Barqueiro fiel cumpridor do
seu destino, a condução de almas purificadas pelas águas do rio da vida, na
travessia de uma margem a outra, de um estágio ou dimensão, para aquela em que
promessas e incógnitas esperam pelos passageiros.
Viajores que se aventuram e
se entregam à grande viagem, uns longamente programados, outros meio de
surpresa e incrédulos, tateando no reconhecimento do inesperado, do não
desejado.
Enfim a viagem e o destino ficam para outra oportunidade em circunstância e tempo mais apropriados.
O móvel destas
considerações é o destino de repouso das vestes não levadas, pelo desgaste
delas, por inapropriadas como bagagem sem serventia, como peso morto, ao “clima”
ou destino, após travessia do referido rio.
Questões de moda e de
serventia, diriam muitos, de terem cumprido seu destino e funções, diriam
outros, o caso é que as velhas vestes tão surradas quanto usadas, abusadas e,
muitas vezes maltratadas, se quedam frias e largadas às intempéries, como
coisas ultrapassadas.
Seus tecidos e moldes ou
modelos, guardam no entanto, todo o histórico da vida vivida, de suas andanças
e serventias, assim como das aventuras e travessuras a que foram levadas e de
que participaram.
Não quero filosofar sobre a
vida que tiveram e nem sobre a que poderiam ou deveriam ter tido, pois isso
seria para uma outra história.
Minha meta é o ponto de
repouso dessas vestes abandonadas, desses corpos que aqui ficaram resignados uns, revoltados outros, enfim
todos chorosos e entregues à realidade de ser pó e, ao pó retornar.

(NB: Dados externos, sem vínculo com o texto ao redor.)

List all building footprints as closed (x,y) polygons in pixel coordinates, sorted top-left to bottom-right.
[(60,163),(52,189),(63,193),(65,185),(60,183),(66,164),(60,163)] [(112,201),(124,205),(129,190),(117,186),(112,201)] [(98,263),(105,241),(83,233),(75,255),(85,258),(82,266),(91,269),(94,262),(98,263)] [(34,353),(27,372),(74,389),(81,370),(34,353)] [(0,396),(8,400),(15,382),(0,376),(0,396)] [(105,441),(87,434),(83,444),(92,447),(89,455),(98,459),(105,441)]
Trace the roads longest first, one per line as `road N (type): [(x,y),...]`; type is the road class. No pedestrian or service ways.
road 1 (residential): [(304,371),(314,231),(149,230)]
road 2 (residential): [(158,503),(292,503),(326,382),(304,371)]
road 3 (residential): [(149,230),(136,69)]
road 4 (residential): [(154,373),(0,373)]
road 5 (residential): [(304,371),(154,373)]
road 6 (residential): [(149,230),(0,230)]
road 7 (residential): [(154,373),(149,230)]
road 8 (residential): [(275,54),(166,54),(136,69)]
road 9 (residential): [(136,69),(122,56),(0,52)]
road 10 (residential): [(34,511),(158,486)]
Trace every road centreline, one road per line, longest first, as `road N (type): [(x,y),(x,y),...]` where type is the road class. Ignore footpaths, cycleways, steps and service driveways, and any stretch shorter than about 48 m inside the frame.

Merecem todos, eu acredito
e assim, gostaria que de fato fosse, que respeitosa e carinhosamente cobertos
fossem em campo santo, realmente santo, entregues ao repouso sagrado, no seio acolhedor da Mãe
Terra, em pequenos grupos de lápides familiares, em meio à relva e sob frondosa
arvore.
Outro local santo,
seriam os pequenos e despretensiosos túmulos, velhos túmulos nas terras de
velhas e rústicas igrejas ou capelas, abrigando indistintamente membros da
sociedade circunvizinha, ou mesmo a um viajante sem destino, que de passagem,
se deixou ficar.
A verdade amigos meus, é que abomino
cemitérios, verdadeiras cidades de mortos que, se aqui deixaram suas velhas
vestes, carregam como incomoda e inapropriada bagagem, alem dos choros e lamentos
de carpideiras, o orgulho, a vaidade, a soberba daqueles que aqui deixaram.
Parentes, amantes ou amigos
que usam a memória de quem partiu, construindo nababescas sepulturas,
faraônicas tumbas, túmulos e lápides de nobres materiais, ornando-os com obras
de arte de grande requinte e enorme custo!
Não é essa soberba que ajudará
a travessia daquele que parte, este necessita de paz, de leveza para ascender a
outra dimensão e seu corpo velho, suas gastas vestes que aqui ficaram,
necessitam de descanso, também de paz e de se irmanar à natureza para a qual é
devolvido.
Cada povo tem sua história, seus
credos, sua cultura.
Já disse que de minha parte,
reverencio mais aquelas pequenas lápides no chão ou na relva ou aqueles
gramados em que pululam pequenas cruzes brancas, se bem que entre todos os
rituais de que tenho conhecimento, o que mais me encanta é o dos celtas que
colocavam o corpo em pequeno barco e o soltavam ao mar e, da praia, estando já
distante o barco, o atingiam com setas acesas em tochas que encontrando o alvo, o faziam arder em
chamas e, dessa forma guerreira e poética se cumpria a profecia da grande
travessia.
Não sendo celta e vivendo distante no tempo e
no espaço, desse lindo ritual, quero deixar claro que prefiro ser cremada e
minhas cinzas, por favor, com carinho e respeito, tendo nos lábios ou no
coração uma oração, ou mesmo uma canção, abram o frasco, descerrem a urna e, do
alto de uma montanha, espalhem as cinzas ao vento.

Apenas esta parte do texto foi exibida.